# To 5D Mark III Users; does it tend to underexpose?



## dorian7 (Oct 24, 2012)

Last weekend I got my 5D3 and have been learning all about the new features and trying to get everything dialed in. One thing I noticed is that it seems like the camera has a tendency to underexpose photos. Do other users find this to be the case as well? It certainly doesn't do it all the time but it has a "tendency." Yesterday I was shooting outside while it was overcast and I was having a hard time with things that had darker colors being underexposed. The camera is on RAW and Evaluative metering mode. I just wanted to check if this was normal, and also I am talking abot 1/3-2/3 underexposed. Nothing crazy. Any no, mine is not one effected by the light leak.


----------



## MLeeK (Oct 24, 2012)

You have to meter properly. If you are shooting outside where there is loads of bright sky, the bright sky tells the meter that it's bright out. Of course it would underexpose the subject. In which case you'd need to either spot meter or perhaps center weighted average. It's going to be a much better metering than your 50D is.


----------



## dorian7 (Oct 24, 2012)

MLeeK said:


> You have to meter properly. If you are shooting outside where there is loads of bright sky, the bright sky tells the meter that it's bright out. Of course it would underexpose the subject. In which case you'd need to either spot meter or perhaps center weighted average. It's going to be a much better metering than your 50D is.



I certainly need to practice with the different metering modes and I don't expect to just have it on evaluative and it be perfect but I am just trying to see if this is a tendency of this camera or if mine specifically has an issue. It also does it indoors as well but more often outside.


----------



## MLeeK (Oct 24, 2012)

If  you feel it may be a problem, switch to spot metering, print off a gray card and fill the frame with the gray card. See where exposure falls then


----------



## MLeeK (Oct 24, 2012)

If you can't print off a gray card, take a shot that is filled with grass. Grass is generally a good middle gray and when exposed for 0 should be SLIGHTLY darker than what you see. Heavy on the slight. Grass is what I meter for every football game, portrait, etc that is outdoors. I set my camera to expose grass at about 0 or 1/3 stop under.


----------



## Overread (Oct 24, 2012)

Most DSLR meters will have a slight bias which can vary a little in different lighting situations. If there is any bias that you can detect best thing is to use exposure compensation or just adjust the exposure yourself (if in full manual) to compensate.


----------



## dorian7 (Oct 24, 2012)

MLeeK said:


> If  you feel it may be a problem, switch to spot metering, print off a gray card and fill the frame with the gray card. See where exposure falls then



I should be able to do this. Is the idea of this test that the grey card be exposed perfectly? I did a quick search but couldn't really find how to evaluate the test results...


----------



## MLeeK (Oct 24, 2012)

Yes, the gray card should be right around perfect exposure. Same with the grass.
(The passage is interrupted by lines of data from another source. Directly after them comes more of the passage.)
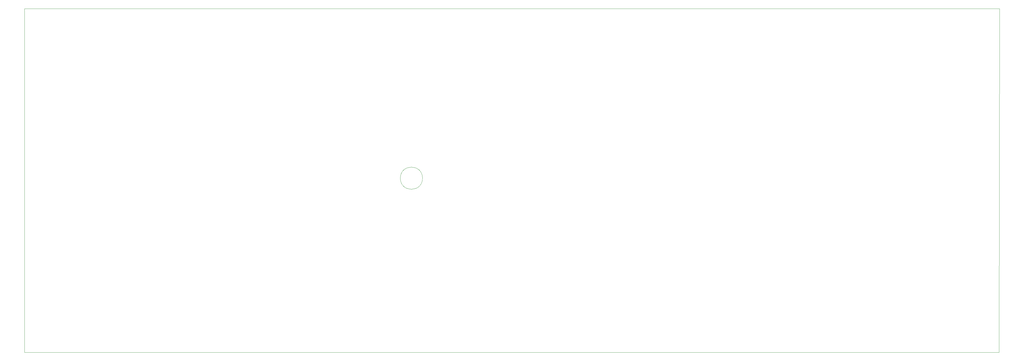
<source format=gbr>
%TF.GenerationSoftware,KiCad,Pcbnew,5.1.6+dfsg1-1~bpo10+1*%
%TF.CreationDate,2020-06-22T19:18:26-07:00*%
%TF.ProjectId,67keys-trackpoint,36376b65-7973-42d7-9472-61636b706f69,A*%
%TF.SameCoordinates,Original*%
%TF.FileFunction,Profile,NP*%
%FSLAX46Y46*%
G04 Gerber Fmt 4.6, Leading zero omitted, Abs format (unit mm)*
G04 Created by KiCad (PCBNEW 5.1.6+dfsg1-1~bpo10+1) date 2020-06-22 19:18:26*
%MOMM*%
%LPD*%
G01*
G04 APERTURE LIST*
%TA.AperFunction,Profile*%
%ADD10C,0.050000*%
%TD*%
G04 APERTURE END LIST*
D10*
X164592000Y-107315000D02*
G75*
G03*
X164592000Y-107315000I-3683000J0D01*
G01*
X32385000Y-50927000D02*
X356235000Y-50927000D01*
X32385000Y-50927000D02*
X32385000Y-165227000D01*
X356108000Y-165227000D02*
X32385000Y-165227000D01*
X356235000Y-50927000D02*
X356108000Y-165227000D01*
M02*

</source>
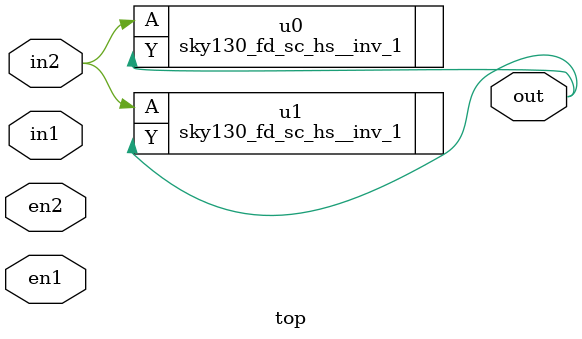
<source format=v>
module top (in1, in2, en1, en2, out);
  input in1, in2, en1, en2;
  output out;

  sky130_fd_sc_hs__inv_1 u0 (.A(in2), .Y(out));
  sky130_fd_sc_hs__inv_1 u1 (.A(in2), .Y(out));

endmodule // top

</source>
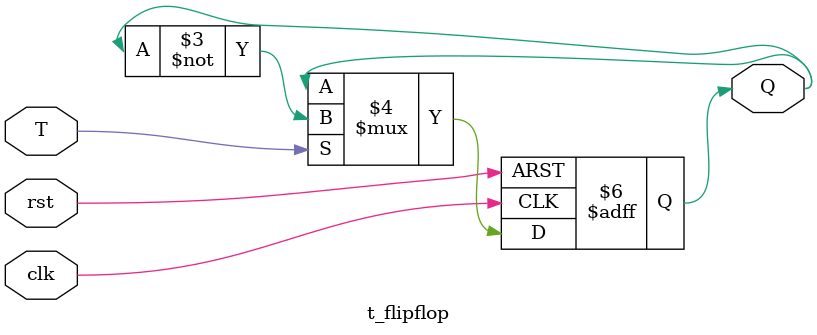
<source format=v>
`timescale 1ns / 1ps
module t_flipflop(clk, rst, T, Q);

input T, clk, rst;
output reg Q;
always @(posedge clk or negedge rst)
begin
    if(!rst)
        Q <= 1'b0;
    else if(T)
        Q <= ~Q;
end
endmodule

</source>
Also-make sure you haven't accidentally dialed in any positive or negative exposure compensation by accident


----------



## dorian7 (Oct 24, 2012)

MLeeK said:


> Yes, the gray card should be right around perfect exposure. Same with the grass.
> 
> Also-make sure you haven't accidentally dialed in any positive or negative exposure compensation by accident



I printed off a card and snapped a pic. It is hard to tell if it is properly exposed from the view finder but according to the histogram it looks like it is pretty much spot-on. Does the histogram confirm that it is functioning properly?


----------



## dorian7 (Oct 24, 2012)

This is also interesting I realized I shot the last sample in evaluative mode so I did it again with spot metering and it looks like it is slightly underexposed... I tired it again with evaluative and the graph went back to the middle.


----------



## MLeeK (Oct 24, 2012)

Looks like it's perfect to me. Evaluative will take into consideration more of the light coming into all of the lens, so if it's darker at the edges or lighter (depending on if you are in a dark area or maybe outside...) it will have an effect on your exposure.


----------



## dorian7 (Oct 24, 2012)

MLeeK said:


> Looks like it's perfect to me. Evaluative will take into consideration more of the light coming into all of the lens, so if it's darker at the edges or lighter (depending on if you are in a dark area or maybe outside...) it will have an effect on your exposure.



Thanks for all the help MLeeK!

I guess I just need to get used to how the meeting on the 5d3 responds to different scenarios since I am used to the 50D.


----------



## MLeeK (Oct 24, 2012)

It's going to have a much better dynamic range and more spot on exposure than your 50D. You'll shoot something at one set of settings on the 50D and you'll need to tweak that a little in the 5d3 because you can capture so much more range and color.


----------



## gsgary (Oct 24, 2012)

It is the photographer that under or over exposes


----------